An early successful application of SVMs to biological data involved the classification of microarray gene expression data. Brown et al. (2000) used SVMs to classify yeast genes into functional categories on the basis of their expression profiles across a collection of 79 experimental conditions (Eisen et al., 1998). Figure 1 shows a subset of the data set, divided into genes whose protein products participate and do not participate in the cytoplasmic ribosome. The ribosomal genes show a clear pattern, which the SVM is able to learn relatively easily. The SVM solution is a hyperplane in the 79-dimensional expression space. Subsequently, a given gene’s protein product can be predicted to localize within or outside the ribo-some, depending upon the location of that gene’s expression profile with respect to the SVM hyperplane. SVMs have also been used successfully to classify along the other dimension of gene expression data: placing entire gene expression experiments into categories on the basis of, for example, the disease state of the individual from which the expression profile was derived (Furey et al., 2001; Ramaswamy et al., 2001; Segal et al., 2003).

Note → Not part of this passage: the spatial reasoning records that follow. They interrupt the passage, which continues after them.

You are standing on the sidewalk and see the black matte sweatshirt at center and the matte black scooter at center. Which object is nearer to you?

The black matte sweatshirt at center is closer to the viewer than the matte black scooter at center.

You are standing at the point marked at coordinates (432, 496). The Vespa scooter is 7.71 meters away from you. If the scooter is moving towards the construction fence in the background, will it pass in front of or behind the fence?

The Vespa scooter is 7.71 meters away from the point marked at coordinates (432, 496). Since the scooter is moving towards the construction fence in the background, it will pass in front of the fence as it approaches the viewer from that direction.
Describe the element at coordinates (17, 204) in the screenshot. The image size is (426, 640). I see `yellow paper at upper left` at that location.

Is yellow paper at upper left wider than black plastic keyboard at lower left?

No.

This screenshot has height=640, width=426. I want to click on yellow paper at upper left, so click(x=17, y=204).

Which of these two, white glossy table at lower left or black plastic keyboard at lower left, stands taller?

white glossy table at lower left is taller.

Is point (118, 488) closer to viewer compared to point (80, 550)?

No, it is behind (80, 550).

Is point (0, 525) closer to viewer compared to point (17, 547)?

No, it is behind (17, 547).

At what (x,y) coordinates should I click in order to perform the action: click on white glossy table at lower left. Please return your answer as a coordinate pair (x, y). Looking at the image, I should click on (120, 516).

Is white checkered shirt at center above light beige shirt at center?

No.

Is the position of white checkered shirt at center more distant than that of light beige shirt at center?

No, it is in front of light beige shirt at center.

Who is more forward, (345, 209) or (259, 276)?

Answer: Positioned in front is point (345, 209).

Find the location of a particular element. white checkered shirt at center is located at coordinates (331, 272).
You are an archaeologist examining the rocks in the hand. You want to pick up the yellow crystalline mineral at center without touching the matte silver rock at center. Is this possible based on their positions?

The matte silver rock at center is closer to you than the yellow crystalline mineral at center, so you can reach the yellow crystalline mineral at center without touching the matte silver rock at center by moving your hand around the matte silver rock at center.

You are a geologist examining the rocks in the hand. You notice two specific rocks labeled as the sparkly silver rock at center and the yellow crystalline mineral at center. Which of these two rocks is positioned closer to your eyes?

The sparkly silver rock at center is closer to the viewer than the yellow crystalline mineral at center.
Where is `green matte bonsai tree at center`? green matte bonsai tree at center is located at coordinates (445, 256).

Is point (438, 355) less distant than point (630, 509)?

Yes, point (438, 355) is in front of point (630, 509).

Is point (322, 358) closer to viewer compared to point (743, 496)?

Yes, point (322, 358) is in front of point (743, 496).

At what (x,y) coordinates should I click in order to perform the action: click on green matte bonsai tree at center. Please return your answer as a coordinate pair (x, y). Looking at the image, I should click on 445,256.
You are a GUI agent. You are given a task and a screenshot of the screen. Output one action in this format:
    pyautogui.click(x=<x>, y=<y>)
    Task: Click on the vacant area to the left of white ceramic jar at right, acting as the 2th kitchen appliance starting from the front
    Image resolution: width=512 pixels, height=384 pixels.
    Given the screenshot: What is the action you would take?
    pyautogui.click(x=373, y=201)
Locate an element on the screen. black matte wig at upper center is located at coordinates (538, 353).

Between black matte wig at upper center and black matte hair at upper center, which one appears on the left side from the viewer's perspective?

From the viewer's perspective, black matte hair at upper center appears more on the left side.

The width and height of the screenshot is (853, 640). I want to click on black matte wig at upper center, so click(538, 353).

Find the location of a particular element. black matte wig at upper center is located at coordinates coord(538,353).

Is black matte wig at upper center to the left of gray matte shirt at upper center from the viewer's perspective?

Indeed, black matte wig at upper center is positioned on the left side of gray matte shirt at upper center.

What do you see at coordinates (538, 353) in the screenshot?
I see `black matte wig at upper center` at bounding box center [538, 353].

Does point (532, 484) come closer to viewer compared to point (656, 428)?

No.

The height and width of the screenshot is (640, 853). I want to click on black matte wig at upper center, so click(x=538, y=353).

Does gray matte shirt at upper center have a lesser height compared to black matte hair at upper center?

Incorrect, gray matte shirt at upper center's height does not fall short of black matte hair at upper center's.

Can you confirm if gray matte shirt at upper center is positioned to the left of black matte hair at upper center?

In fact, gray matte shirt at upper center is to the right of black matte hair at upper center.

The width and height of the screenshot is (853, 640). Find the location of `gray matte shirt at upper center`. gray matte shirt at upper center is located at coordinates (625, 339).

Figure 1 Gene expression profiles of ribosomal and nonribosomal genes. The figure is a heat map representation of the expression profiles of 20 randomly selected genes. Values in the matrix are log ratios of the two channels on the array.An SVM can learn to differentiate between the characteristic gene expression pattern of ribosomal proteins and non-ribosomal proteins. The figure was produced using matrix2png (Pavlidis P and Noble WS (2003) Matrix2png: A utility for visualizing matrix data. Bioinfonnatics. 19(2). 295-296)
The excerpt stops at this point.